Weekend and seasonal peaks suggest **casual riders may include tourists, while members exhibit weekday commuting patterns.**

![image.png](attachment:0c1fa36d-4f65-4e09-8572-6dfaf50a8f07.png)
Moreover, casual riders tend to take longer trips than annual members, with average ride durations peaking on weekends.

![image.png](attachment:af058428-c357-4ab5-aeb1-6a4ff35e7c38.png)
Annual members show peak ride activity during morning and evening commute hours, paired with steady weekday usage, **strongly indicating work-related travel**. In contrast, casual riders favor more flexible, leisure-oriented trips.

![image.png](attachment:f867e764-0b0a-481a-ad1f-0e17a813e456.png)

![image.png](attachment:d7e4eb09-d4e3-42f8-9050-879759218cc1.png)

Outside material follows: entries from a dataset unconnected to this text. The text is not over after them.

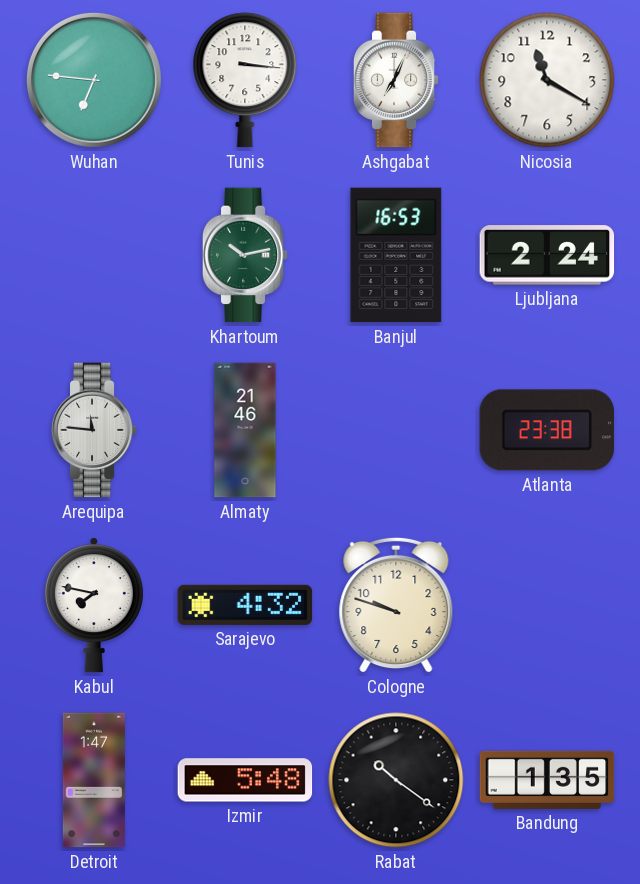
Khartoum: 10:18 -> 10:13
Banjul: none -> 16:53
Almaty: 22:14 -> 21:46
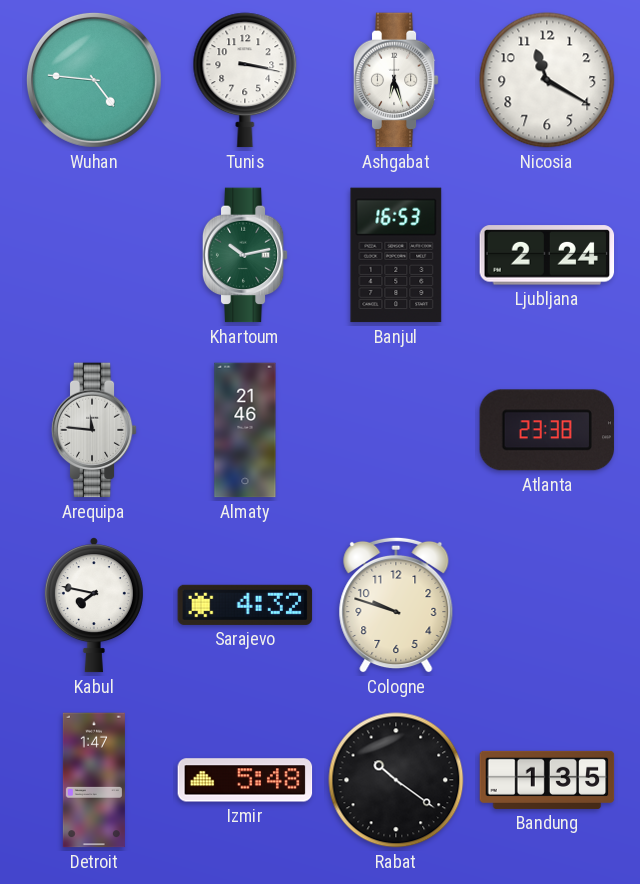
Wuhan: 6:46 -> 4:46
Tunis: 3:16 -> 3:17
Ashgabat: 7:04 -> 6:27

## Act: Turning Inisghts into Action
#### Conclusions
* **Members ride to work. Casuals ride for leisure.** Annual members consistently ride during weekday commute hours, indicating a strong alignment with work-related travel. Casual riders peak on weekends and in the afternoon, reinforcing recreational and tourist-driven behaviour.
* **Ride duration reflects purpose.** Casual riders take longer, more leisurely rides, especially in warmer months. Member rides are shorter and steadier, further affirming a utilitarian commuting pattern.
* **Seasonality impacts casual riders more than members.** Casual riders have a higher percentage of trips concentrated during the summer months, while members spread out their trips throughout the year, excluding the harsh winter months.
* **Campus corridors reveal a hidden split in ridership.** While members dominate volume across downtown, their highest-frequency routes trace through college campuses—zones that also show strong casual usage, likely from students riding regularly without converting to membership.
* **Casual riders cluster in tourist-heavy areas,** with Navy Pier ranking as the top starting point—likely due not only to its scenic appeal but also its limited transit access, making bike share a convenient and flexible way to reach it.

#### Recommendations
1. **Target Casual Riders in Tourist Zones with Seasonal Membership Offers.** Leverage high-traffic tourist hubs like Navy Pier by launching summer-focused campaigns that highlight membership perks, such as discounted seasonal passes, flexible ride limits, or facilitate access to locations that are harder to reach by other means.
2. **Introduce Membership Campaigns for Students at College Campuses.** Many students exhibit member-like behavior(riding regularly) but continue using casual passes. To convert this high-potential group, introduce student-specific pricing tiers, partner with universities on bundled offers, and boost awareness of cost savings and other membership benefits through targeted outreach around campuses.
3. **Peer Referals from Exisitng Members.** Encourage current members, especially students, to invite friends with referral codes or incentives like free ride credits or a free week of membership.